Otis Smith III (born October 22, 1965) is an American football coach and former cornerback, and currently defensive coordinator of the Helvetic Guards.

Early years
Smith attended East Jefferson High School in the late 1980s.

Professional career
Originally signed with the Philadelphia Eagles as a rookie free agent in 1990. He spent five seasons with the team before joining the New York Jets in 1995. He signed with the New England Patriots in 1996, starting nine games, including the playoffs and Super Bowl XXXI loss to the Green Bay Packers. During his first stint with the Patriots, Smith was perhaps best remembered by Patriots fans for recovering a fumble in the 1996 AFC Title Game against the Jaguars. Smith returned it 47 yards for a touchdown, which made the score 20–6 and effectively put the game away, pushing the Patriots to their second ever Super Bowl appearance.

He rejoined the Jets in 1997 and was re-signed by New England just before the 2000 season. Smith was a contributor to the Patriots winning the Super Bowl XXXVI in 2002, when his interception set up a key field goal against the St. Louis Rams.

### Saved entries
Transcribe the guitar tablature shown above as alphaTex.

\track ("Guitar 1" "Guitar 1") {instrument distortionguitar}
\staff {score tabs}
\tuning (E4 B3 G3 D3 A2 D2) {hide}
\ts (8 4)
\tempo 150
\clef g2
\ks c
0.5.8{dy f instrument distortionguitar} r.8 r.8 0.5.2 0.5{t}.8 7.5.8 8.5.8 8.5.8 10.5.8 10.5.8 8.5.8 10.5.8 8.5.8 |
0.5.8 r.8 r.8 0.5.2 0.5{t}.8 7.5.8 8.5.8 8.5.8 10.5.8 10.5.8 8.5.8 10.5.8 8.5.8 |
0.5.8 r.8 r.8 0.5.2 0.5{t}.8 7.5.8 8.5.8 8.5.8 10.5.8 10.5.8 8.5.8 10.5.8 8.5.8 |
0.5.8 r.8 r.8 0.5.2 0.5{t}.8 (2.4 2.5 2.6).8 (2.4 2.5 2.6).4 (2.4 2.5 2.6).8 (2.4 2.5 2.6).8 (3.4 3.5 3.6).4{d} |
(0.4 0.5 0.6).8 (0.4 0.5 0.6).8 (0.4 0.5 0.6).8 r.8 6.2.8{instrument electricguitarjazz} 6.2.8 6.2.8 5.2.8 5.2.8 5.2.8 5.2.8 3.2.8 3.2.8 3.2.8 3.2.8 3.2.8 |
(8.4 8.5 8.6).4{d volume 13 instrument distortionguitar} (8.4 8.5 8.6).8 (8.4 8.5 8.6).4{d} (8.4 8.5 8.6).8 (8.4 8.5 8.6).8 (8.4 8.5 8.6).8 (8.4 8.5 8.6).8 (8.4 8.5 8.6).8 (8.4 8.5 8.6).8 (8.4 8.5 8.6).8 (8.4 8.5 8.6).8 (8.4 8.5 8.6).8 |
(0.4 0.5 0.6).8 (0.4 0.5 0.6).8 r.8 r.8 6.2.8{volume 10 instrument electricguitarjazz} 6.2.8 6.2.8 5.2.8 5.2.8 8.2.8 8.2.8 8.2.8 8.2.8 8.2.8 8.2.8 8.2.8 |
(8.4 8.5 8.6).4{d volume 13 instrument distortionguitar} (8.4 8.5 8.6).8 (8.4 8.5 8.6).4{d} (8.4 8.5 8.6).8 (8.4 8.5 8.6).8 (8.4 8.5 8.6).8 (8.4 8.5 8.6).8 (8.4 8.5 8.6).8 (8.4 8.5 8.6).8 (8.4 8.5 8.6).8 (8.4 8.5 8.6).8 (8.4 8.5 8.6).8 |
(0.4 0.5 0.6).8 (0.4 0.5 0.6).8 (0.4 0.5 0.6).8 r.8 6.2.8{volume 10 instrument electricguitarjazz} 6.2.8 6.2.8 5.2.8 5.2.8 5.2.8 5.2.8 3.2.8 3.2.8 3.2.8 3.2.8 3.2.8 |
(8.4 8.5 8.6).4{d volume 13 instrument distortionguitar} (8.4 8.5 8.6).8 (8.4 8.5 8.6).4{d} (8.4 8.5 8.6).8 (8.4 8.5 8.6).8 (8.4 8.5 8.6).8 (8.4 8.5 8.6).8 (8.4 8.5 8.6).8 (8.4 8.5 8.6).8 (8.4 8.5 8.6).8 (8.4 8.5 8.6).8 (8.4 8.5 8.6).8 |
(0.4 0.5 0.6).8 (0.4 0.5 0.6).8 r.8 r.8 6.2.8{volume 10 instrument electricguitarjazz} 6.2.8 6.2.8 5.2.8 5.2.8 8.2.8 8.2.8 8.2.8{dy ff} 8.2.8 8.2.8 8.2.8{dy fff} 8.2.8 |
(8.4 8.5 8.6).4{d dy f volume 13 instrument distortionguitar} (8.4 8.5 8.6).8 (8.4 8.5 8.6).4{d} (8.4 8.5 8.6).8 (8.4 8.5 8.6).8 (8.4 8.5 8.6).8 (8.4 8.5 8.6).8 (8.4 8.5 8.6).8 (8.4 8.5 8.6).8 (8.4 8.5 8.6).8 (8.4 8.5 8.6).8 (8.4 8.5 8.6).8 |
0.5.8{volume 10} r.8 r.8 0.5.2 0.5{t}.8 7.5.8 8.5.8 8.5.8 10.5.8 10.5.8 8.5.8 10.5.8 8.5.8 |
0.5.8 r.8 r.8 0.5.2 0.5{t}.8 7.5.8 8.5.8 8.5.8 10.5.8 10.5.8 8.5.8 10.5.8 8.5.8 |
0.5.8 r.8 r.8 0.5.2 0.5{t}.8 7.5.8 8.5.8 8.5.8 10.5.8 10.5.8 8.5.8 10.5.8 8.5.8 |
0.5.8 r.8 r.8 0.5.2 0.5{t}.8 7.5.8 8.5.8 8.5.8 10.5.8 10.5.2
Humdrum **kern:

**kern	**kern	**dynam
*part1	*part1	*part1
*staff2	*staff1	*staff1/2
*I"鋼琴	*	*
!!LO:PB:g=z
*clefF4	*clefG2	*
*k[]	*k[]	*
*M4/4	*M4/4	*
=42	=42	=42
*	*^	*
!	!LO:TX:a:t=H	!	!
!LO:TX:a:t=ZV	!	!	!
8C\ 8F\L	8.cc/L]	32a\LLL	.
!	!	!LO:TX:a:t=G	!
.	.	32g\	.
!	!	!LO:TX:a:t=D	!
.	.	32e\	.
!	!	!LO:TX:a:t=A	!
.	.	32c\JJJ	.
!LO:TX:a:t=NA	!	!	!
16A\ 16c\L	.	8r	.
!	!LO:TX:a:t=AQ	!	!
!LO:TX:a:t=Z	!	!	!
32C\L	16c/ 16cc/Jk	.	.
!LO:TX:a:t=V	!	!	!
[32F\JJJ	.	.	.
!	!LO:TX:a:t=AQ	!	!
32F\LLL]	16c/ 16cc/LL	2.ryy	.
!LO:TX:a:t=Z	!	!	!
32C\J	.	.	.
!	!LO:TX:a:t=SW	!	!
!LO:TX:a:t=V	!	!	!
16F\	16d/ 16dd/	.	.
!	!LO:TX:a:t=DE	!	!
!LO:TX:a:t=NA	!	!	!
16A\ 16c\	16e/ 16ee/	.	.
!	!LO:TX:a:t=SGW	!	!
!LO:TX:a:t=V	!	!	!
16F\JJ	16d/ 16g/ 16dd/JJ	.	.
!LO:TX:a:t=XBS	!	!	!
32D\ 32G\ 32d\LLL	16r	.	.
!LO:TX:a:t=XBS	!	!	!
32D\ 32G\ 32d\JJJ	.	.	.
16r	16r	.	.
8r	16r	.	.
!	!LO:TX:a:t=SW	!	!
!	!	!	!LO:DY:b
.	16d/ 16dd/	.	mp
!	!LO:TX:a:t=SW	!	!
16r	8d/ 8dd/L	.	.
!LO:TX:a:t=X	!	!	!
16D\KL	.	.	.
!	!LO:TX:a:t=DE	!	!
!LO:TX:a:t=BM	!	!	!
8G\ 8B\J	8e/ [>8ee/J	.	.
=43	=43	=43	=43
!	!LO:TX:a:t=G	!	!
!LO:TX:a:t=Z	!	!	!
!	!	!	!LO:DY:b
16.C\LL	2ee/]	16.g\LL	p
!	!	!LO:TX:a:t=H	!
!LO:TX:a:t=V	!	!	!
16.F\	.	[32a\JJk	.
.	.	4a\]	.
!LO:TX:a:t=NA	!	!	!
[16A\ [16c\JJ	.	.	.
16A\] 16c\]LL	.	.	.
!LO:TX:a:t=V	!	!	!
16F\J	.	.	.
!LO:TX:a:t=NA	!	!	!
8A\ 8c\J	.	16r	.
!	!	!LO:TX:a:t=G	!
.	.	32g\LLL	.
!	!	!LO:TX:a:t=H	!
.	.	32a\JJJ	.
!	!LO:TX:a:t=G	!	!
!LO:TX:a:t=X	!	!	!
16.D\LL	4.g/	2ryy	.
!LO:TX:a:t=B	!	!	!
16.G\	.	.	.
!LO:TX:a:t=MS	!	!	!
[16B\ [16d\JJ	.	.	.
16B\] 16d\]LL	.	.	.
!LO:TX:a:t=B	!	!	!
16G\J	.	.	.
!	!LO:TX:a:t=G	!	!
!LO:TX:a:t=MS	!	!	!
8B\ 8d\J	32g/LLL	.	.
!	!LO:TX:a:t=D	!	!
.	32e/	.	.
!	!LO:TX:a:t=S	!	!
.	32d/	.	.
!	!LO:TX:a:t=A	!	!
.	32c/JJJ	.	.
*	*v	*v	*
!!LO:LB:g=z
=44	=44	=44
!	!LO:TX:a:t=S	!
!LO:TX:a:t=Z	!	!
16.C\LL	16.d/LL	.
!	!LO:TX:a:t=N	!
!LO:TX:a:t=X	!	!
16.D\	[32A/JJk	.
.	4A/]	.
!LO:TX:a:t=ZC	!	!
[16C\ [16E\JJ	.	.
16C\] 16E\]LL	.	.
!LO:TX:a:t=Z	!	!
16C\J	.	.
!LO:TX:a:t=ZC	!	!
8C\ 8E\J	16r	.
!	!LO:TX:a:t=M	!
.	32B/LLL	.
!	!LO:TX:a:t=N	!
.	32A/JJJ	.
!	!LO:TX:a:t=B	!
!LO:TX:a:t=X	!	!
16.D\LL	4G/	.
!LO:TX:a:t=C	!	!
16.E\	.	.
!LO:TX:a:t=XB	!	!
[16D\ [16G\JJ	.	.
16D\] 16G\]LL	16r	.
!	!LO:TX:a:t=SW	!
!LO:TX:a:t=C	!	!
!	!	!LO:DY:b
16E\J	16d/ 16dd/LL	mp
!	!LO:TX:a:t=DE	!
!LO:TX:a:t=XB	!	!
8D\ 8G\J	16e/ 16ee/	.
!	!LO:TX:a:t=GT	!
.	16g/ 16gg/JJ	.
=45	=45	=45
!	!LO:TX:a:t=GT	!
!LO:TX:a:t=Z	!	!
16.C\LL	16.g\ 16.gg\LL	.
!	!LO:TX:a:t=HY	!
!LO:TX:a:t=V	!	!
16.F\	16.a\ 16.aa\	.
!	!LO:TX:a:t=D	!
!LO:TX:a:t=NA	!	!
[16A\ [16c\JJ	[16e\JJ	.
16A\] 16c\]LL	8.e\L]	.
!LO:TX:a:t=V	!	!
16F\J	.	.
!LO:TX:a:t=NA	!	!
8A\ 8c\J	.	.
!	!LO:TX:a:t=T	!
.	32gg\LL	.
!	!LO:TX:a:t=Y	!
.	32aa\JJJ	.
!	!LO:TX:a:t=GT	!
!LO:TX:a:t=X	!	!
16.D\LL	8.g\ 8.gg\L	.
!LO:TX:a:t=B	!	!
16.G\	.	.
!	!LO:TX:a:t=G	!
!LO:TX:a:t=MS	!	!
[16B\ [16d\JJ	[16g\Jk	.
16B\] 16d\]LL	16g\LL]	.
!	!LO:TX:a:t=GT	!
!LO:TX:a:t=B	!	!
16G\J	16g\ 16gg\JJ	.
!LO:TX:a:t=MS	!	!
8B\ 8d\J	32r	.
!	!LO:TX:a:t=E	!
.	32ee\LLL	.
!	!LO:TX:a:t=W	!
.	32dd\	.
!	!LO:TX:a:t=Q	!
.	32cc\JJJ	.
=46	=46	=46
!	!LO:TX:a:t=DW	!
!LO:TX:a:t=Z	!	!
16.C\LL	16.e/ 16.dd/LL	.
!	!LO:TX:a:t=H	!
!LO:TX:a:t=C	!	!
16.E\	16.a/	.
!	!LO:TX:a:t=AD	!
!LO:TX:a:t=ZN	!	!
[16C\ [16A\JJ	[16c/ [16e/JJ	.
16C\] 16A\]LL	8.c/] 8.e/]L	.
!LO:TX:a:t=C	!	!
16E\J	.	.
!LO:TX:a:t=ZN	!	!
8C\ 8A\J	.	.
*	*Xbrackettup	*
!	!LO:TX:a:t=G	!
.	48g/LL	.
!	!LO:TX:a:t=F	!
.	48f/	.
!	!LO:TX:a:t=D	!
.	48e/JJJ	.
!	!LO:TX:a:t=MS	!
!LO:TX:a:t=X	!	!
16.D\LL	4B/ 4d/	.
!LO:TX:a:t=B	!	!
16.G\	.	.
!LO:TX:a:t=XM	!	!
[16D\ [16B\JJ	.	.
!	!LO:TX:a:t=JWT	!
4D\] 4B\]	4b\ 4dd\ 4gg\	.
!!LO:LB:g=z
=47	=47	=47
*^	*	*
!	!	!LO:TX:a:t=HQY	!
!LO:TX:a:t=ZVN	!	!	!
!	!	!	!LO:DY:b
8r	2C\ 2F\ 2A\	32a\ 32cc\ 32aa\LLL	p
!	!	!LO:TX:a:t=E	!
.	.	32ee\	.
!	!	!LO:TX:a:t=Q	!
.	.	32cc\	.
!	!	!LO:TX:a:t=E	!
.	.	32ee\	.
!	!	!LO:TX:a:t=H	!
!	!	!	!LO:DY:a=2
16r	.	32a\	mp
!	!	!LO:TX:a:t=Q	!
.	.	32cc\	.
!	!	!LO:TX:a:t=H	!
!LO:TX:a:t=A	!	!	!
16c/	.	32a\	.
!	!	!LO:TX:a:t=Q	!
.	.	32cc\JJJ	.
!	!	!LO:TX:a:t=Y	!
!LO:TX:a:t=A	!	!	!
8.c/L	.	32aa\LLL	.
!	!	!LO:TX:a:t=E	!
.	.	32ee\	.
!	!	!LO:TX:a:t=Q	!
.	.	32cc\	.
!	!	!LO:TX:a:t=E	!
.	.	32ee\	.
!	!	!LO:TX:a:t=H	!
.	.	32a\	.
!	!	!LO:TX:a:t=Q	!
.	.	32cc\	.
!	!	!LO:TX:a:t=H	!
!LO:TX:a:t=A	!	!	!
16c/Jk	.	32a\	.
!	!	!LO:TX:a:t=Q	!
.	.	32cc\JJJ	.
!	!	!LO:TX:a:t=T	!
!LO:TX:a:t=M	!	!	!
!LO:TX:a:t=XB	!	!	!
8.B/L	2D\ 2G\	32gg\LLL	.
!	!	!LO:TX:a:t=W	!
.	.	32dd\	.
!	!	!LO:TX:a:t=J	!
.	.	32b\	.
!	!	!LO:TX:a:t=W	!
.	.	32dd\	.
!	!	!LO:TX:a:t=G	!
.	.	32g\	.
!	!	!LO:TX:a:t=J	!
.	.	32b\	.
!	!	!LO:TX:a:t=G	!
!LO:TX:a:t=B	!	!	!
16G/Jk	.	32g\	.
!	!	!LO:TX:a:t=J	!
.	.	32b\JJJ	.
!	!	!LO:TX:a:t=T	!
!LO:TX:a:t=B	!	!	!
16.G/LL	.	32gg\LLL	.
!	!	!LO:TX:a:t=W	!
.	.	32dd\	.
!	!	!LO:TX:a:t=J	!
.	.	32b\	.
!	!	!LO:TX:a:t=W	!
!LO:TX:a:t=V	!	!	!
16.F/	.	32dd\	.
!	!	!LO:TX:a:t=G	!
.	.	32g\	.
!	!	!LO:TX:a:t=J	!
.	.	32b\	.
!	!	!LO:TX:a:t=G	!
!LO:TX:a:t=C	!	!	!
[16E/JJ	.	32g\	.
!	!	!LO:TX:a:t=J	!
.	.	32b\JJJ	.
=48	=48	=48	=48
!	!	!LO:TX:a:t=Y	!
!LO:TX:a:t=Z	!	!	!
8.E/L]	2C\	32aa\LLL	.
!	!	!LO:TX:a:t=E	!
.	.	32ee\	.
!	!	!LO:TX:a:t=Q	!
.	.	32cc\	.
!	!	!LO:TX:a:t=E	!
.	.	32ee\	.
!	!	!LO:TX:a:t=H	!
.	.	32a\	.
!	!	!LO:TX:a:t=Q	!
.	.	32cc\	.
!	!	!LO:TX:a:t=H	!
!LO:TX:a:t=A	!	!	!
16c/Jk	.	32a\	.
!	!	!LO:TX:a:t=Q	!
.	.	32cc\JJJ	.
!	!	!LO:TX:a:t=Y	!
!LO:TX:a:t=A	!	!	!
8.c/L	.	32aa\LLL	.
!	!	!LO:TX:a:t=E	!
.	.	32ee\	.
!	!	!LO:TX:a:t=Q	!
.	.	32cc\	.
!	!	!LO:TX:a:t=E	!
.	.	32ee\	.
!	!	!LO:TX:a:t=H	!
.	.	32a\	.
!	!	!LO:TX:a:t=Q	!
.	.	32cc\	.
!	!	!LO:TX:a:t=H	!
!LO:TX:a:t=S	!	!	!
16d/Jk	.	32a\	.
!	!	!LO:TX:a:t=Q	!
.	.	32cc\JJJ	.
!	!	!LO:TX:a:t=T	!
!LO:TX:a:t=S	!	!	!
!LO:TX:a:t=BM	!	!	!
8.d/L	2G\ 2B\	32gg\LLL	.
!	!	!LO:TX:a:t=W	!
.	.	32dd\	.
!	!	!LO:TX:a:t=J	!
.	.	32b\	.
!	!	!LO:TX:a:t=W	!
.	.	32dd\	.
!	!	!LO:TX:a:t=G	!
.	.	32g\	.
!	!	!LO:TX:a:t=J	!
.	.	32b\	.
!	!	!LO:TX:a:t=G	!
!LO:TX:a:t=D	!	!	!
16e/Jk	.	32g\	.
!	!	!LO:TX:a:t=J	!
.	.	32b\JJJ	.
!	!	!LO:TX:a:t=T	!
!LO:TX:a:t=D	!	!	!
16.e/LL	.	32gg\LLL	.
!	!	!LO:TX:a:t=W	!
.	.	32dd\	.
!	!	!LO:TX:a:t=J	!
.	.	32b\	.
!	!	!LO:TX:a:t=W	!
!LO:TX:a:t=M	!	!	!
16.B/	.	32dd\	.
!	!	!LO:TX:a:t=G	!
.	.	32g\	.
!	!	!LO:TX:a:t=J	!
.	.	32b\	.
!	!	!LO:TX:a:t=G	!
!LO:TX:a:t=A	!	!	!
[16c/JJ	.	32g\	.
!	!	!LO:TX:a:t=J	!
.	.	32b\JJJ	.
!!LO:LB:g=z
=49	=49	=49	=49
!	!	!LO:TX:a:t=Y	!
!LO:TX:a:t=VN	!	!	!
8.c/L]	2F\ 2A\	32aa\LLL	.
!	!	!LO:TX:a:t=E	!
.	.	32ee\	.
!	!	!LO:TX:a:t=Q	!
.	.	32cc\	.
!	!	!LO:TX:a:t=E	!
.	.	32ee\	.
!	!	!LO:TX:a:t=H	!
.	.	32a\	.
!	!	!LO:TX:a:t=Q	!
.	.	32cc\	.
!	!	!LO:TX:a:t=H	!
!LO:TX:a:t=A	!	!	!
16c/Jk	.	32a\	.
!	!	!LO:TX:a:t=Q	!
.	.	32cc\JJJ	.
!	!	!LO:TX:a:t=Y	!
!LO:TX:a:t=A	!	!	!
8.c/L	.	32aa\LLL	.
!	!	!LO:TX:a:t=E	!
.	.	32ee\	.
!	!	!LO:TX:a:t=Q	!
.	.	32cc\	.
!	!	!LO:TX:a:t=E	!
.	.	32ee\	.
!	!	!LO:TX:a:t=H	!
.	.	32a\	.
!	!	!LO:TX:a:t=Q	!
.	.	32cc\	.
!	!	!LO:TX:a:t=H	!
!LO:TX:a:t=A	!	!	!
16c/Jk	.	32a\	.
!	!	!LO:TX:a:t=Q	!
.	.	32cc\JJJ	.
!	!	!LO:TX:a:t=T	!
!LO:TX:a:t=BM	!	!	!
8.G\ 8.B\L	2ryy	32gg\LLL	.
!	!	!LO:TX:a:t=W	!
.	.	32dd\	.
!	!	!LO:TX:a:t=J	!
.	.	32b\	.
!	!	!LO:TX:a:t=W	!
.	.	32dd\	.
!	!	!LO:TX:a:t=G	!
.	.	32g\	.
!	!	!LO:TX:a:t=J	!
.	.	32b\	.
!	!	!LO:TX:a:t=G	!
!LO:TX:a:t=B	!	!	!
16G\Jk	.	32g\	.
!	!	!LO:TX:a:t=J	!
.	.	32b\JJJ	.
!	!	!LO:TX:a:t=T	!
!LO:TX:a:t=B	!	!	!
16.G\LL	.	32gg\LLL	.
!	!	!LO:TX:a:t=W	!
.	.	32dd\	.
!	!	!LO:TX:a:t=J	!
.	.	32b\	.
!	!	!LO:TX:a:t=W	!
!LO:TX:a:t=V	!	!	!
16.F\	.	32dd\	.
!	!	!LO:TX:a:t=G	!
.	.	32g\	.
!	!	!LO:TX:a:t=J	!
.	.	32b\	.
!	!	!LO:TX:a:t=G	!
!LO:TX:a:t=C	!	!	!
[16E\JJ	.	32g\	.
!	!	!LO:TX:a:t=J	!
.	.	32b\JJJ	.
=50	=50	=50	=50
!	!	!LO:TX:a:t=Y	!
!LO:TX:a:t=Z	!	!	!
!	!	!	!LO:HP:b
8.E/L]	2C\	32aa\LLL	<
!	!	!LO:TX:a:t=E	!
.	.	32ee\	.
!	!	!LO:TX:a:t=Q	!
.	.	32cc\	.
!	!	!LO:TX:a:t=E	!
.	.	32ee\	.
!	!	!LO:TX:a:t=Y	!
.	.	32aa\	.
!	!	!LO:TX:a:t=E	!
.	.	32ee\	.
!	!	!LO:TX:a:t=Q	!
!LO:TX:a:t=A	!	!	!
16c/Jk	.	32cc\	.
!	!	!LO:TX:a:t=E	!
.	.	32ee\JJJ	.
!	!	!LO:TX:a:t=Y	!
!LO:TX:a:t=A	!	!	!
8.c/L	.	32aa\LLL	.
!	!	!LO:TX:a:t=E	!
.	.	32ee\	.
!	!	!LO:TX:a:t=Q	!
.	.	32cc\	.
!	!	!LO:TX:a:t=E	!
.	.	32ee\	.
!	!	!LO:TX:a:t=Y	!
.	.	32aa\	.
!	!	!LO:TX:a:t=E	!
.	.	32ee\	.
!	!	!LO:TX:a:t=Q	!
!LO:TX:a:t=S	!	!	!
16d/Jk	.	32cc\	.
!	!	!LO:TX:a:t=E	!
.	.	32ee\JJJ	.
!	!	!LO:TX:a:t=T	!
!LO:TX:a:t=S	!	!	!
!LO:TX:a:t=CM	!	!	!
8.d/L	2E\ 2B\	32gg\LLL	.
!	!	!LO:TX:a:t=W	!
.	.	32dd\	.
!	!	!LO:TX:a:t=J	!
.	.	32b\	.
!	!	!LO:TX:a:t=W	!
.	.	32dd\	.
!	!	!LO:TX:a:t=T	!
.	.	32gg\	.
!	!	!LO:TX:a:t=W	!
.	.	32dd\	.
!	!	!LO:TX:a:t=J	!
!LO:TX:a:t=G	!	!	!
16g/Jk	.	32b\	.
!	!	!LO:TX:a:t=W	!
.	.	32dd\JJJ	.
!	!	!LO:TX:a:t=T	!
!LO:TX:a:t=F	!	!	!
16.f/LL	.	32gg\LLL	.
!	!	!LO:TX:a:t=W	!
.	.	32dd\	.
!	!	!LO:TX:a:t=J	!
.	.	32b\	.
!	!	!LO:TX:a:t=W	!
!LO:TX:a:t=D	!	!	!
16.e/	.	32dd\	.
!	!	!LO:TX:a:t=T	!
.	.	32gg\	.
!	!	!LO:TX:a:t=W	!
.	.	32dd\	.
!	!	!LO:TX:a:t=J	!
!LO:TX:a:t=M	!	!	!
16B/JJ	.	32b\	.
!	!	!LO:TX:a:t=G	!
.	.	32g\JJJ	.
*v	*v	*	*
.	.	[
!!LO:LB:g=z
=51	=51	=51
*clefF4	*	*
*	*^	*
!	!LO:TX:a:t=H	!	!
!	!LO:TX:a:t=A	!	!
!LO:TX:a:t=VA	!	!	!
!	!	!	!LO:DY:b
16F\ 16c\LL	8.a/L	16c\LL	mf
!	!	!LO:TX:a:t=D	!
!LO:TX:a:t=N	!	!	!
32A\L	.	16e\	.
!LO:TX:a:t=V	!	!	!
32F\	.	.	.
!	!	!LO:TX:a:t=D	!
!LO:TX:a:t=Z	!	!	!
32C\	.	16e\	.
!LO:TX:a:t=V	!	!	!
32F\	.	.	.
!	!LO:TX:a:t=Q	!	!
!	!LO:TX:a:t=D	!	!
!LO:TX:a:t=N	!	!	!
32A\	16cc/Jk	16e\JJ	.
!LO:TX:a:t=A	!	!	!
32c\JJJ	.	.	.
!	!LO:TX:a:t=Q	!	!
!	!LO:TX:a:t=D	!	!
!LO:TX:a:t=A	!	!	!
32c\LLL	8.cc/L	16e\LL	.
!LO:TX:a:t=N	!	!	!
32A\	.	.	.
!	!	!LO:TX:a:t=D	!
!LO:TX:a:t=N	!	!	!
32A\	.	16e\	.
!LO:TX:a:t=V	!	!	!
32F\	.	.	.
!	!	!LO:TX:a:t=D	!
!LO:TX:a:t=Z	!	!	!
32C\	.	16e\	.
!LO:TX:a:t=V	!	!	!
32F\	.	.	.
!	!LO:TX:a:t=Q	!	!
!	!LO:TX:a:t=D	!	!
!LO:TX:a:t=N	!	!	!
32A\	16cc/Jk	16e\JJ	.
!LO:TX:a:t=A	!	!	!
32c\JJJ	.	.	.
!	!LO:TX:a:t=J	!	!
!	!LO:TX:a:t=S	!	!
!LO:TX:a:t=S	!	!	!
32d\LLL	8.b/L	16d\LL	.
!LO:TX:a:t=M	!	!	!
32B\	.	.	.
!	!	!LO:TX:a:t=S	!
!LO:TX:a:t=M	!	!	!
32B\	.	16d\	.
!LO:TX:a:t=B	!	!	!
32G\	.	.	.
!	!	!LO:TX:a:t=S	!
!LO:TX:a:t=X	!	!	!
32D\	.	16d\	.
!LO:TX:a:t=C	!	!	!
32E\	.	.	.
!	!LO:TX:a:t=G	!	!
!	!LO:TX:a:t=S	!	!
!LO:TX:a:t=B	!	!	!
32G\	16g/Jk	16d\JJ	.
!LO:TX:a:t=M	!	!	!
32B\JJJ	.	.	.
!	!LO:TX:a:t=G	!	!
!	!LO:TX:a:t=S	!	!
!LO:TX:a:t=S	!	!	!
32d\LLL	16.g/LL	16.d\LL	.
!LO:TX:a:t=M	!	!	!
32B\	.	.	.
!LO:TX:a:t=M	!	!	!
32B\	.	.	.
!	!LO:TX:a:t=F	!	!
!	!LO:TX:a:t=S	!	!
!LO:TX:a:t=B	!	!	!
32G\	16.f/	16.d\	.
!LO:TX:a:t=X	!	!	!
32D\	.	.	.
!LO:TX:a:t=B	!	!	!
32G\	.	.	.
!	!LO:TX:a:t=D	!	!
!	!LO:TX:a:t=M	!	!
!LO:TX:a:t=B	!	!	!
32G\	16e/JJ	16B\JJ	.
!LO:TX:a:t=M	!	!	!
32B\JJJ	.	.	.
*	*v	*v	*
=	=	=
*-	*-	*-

### EXERCISE REQUIREMENTS
Continue the biography of Otis Smith III after its last sentence, keeping its encyclopedic tone.

### THE OUTPUT
The last team he played for was the Detroit Lions in the 2003 season.

He retired as a member of the New England Patriots on May 18, 2005.

Coaching career
Smith agreed to join Andy Reid's staff in Philadelphia in January 2008 as an assistant secondary coach for the Eagles. It is similar to a position he held in New England as a member of the Patriots organization as part of the NFL's minority coaching fellowship program.

On June 17, 2009, an Eagles spokesperson confirmed that Smith would not be returning as an Eagles assistant for the 2009 season.

On February 1, 2010 the Kansas City Chiefs announced that Smith would join their staff as defensive quality control coach.

On June 12, 2019, Smith was named DB coach for the Los Angeles Wildcats.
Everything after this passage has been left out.